• _EXERCISE REQUIREMENTS_
Using the records that appear below, write out exactly the lines from the one with "Customer Reviews" through the one with "delivered all. Their", keeping both end lines.

• _WORKING DATA_
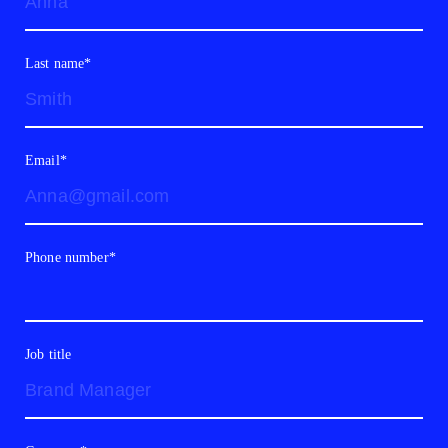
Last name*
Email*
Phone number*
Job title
...
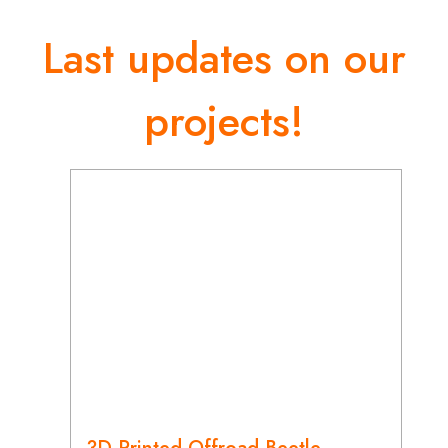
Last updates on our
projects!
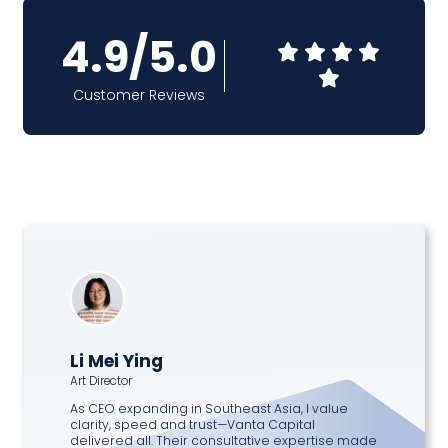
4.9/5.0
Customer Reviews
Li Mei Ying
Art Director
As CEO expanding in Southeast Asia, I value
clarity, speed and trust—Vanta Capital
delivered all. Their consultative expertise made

• _RESULT OF THE EXERCISE_
Customer Reviews
Li Mei Ying
Art Director
As CEO expanding in Southeast Asia, I value
clarity, speed and trust—Vanta Capital
delivered all. Their consultative expertise made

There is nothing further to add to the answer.